Exercise prompt
Give again the entries below exactly, beginning at the first line and ending at the line with "right eye: (118, 134)".

····················

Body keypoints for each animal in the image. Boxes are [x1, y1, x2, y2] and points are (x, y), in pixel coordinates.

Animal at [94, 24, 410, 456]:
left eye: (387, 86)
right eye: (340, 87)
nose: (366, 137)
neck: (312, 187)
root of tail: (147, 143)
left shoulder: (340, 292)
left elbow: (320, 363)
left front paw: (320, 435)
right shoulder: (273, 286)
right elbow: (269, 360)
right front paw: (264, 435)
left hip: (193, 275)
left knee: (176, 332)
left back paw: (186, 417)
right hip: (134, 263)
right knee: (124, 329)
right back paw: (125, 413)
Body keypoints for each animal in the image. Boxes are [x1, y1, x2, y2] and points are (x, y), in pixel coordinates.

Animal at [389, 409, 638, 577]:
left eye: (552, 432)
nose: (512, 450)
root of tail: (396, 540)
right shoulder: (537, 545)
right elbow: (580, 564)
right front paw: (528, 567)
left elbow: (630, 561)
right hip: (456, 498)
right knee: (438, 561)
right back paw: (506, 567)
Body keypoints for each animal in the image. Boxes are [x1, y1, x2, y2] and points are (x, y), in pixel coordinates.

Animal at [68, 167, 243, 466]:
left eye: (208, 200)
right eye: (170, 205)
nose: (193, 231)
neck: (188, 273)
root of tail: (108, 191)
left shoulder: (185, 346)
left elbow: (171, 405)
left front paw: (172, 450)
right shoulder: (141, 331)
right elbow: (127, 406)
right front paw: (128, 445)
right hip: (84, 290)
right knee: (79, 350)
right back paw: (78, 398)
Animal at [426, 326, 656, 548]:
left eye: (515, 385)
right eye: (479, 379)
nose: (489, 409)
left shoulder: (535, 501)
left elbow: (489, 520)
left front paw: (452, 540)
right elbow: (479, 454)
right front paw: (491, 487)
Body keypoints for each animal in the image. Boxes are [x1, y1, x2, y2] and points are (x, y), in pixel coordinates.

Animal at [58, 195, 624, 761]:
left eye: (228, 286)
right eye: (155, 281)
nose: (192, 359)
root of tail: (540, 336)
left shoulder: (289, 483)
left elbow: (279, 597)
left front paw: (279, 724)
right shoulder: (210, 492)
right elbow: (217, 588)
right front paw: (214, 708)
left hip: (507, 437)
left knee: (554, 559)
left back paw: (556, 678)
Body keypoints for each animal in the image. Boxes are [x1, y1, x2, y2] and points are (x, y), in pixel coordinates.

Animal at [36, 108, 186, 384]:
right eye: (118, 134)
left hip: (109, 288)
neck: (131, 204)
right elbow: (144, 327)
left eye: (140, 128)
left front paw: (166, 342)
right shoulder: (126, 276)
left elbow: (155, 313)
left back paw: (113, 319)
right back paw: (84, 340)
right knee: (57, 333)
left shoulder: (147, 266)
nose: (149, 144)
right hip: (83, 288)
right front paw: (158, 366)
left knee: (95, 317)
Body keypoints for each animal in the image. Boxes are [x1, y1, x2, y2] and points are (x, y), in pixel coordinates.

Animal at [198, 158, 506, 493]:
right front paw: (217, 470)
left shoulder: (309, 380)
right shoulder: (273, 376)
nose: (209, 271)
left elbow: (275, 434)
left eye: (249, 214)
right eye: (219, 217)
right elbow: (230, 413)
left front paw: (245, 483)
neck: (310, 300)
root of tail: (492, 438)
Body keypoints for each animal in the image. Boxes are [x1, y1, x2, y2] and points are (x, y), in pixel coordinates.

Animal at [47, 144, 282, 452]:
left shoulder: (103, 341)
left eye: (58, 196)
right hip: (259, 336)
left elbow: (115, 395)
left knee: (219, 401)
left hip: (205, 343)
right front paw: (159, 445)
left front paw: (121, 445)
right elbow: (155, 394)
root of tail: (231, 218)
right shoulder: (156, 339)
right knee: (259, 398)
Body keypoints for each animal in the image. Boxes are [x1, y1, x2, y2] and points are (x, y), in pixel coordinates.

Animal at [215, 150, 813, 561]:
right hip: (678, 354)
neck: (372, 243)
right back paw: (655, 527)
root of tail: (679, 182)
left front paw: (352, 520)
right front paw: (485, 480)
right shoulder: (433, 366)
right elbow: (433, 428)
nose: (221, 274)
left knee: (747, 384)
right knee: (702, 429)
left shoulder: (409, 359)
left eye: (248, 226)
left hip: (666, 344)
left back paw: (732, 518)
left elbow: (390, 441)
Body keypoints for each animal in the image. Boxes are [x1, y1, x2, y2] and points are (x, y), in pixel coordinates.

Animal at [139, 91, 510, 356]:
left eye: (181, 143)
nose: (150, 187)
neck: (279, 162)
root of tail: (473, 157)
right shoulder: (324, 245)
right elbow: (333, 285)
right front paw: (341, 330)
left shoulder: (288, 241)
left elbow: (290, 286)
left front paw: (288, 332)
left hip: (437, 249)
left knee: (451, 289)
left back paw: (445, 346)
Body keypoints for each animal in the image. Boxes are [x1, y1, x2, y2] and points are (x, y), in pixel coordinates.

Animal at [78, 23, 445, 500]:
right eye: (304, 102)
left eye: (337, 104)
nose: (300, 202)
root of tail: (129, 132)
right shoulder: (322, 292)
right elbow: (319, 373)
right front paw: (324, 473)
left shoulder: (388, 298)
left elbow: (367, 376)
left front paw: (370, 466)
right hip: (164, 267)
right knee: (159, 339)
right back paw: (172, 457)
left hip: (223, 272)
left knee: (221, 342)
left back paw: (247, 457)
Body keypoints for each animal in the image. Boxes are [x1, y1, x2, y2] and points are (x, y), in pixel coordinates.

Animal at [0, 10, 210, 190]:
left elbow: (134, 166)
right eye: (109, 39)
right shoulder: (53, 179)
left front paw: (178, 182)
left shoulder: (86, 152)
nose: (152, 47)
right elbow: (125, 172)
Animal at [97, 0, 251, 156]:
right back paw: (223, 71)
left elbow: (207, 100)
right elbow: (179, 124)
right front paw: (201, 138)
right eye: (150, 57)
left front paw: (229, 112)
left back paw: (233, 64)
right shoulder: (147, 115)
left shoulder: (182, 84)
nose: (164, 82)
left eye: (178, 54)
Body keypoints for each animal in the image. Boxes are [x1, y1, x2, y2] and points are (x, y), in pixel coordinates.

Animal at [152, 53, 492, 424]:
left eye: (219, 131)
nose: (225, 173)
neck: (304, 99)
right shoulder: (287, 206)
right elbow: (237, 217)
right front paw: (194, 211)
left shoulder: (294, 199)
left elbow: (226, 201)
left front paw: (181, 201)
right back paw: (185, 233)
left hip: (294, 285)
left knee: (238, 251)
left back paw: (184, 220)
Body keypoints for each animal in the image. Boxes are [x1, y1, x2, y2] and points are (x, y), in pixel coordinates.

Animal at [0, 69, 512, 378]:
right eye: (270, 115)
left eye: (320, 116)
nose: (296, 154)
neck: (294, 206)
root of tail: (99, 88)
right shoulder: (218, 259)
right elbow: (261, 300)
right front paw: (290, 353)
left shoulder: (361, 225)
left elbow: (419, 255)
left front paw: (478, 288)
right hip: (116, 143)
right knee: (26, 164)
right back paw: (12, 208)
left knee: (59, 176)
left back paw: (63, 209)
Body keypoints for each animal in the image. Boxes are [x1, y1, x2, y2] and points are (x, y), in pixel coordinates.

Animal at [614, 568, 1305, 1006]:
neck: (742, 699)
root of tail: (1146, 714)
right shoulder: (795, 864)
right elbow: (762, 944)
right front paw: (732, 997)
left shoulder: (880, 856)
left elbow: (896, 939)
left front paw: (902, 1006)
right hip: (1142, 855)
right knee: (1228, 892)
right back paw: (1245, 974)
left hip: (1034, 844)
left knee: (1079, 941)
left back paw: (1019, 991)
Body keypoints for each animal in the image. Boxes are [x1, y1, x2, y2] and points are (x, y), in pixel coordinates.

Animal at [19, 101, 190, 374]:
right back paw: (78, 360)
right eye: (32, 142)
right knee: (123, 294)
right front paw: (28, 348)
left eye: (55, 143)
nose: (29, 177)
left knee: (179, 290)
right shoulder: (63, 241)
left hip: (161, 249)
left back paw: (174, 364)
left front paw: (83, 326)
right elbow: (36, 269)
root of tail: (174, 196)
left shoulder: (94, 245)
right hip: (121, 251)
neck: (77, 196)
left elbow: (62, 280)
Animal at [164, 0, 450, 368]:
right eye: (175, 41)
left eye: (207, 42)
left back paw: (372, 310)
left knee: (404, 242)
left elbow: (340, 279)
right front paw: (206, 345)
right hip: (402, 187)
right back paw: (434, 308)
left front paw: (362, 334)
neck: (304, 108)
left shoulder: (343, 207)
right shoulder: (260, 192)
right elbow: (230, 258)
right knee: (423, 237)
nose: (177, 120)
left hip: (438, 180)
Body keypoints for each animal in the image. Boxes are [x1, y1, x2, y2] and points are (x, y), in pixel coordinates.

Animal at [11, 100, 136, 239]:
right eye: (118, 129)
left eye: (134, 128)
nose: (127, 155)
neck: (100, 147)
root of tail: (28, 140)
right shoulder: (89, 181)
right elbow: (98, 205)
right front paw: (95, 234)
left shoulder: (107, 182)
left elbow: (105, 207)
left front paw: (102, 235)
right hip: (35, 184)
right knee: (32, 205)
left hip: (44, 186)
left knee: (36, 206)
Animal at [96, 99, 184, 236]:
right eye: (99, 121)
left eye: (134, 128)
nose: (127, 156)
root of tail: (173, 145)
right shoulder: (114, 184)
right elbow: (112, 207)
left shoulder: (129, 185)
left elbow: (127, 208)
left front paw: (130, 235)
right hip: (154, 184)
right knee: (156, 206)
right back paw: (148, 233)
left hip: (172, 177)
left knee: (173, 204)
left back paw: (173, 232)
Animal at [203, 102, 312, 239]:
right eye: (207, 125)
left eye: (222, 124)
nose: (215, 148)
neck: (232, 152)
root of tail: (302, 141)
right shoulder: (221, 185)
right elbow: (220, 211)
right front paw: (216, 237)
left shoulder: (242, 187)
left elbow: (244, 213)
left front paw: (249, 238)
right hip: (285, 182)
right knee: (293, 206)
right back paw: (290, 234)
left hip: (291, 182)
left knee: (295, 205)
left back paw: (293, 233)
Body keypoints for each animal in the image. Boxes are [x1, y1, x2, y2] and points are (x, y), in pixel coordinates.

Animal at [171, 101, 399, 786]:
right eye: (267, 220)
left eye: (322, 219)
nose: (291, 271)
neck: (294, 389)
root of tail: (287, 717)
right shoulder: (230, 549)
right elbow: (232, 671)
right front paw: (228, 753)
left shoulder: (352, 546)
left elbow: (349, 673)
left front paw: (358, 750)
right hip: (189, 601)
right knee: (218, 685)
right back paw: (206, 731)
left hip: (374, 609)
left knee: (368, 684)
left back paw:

····················

Reply to the task
Body keypoints for each animal in the image. Boxes are [x1, y1, x2, y2] and points are (x, y), in pixel coordinates.

Animal at [94, 24, 410, 456]:
left eye: (387, 86)
right eye: (340, 87)
nose: (366, 137)
neck: (312, 187)
root of tail: (147, 143)
left shoulder: (340, 292)
left elbow: (320, 363)
left front paw: (320, 435)
right shoulder: (273, 286)
right elbow: (269, 360)
right front paw: (264, 435)
left hip: (193, 275)
left knee: (176, 332)
left back paw: (186, 417)
right hip: (134, 263)
right knee: (124, 329)
right back paw: (125, 413)
Body keypoints for each animal in the image. Boxes are [x1, y1, x2, y2] and points are (x, y), in pixel coordinates.

Animal at [389, 409, 638, 577]:
left eye: (552, 432)
nose: (512, 450)
root of tail: (396, 540)
right shoulder: (537, 545)
right elbow: (580, 564)
right front paw: (528, 567)
left elbow: (630, 561)
right hip: (456, 498)
right knee: (438, 561)
right back paw: (506, 567)
Body keypoints for each animal in the image. Boxes are [x1, y1, x2, y2] and points are (x, y), in pixel coordinates.

Animal at [68, 167, 243, 466]:
left eye: (208, 200)
right eye: (170, 205)
nose: (193, 231)
neck: (188, 273)
root of tail: (108, 191)
left shoulder: (185, 346)
left elbow: (171, 405)
left front paw: (172, 450)
right shoulder: (141, 331)
right elbow: (127, 406)
right front paw: (128, 445)
right hip: (84, 290)
right knee: (79, 350)
right back paw: (78, 398)
Animal at [426, 326, 656, 548]:
left eye: (515, 385)
right eye: (479, 379)
nose: (489, 409)
left shoulder: (535, 501)
left elbow: (489, 520)
left front paw: (452, 540)
right elbow: (479, 454)
right front paw: (491, 487)
Body keypoints for each animal in the image. Boxes are [x1, y1, x2, y2] and points are (x, y), in pixel coordinates.

Animal at [58, 195, 624, 761]:
left eye: (228, 286)
right eye: (155, 281)
nose: (192, 359)
root of tail: (540, 336)
left shoulder: (289, 483)
left elbow: (279, 597)
left front paw: (279, 724)
right shoulder: (210, 492)
right elbow: (217, 588)
right front paw: (214, 708)
left hip: (507, 437)
left knee: (554, 559)
left back paw: (556, 678)
Body keypoints for each animal in the image. Boxes are [x1, y1, x2, y2] and points are (x, y), in pixel coordinates.

Animal at [36, 108, 186, 384]:
right eye: (118, 134)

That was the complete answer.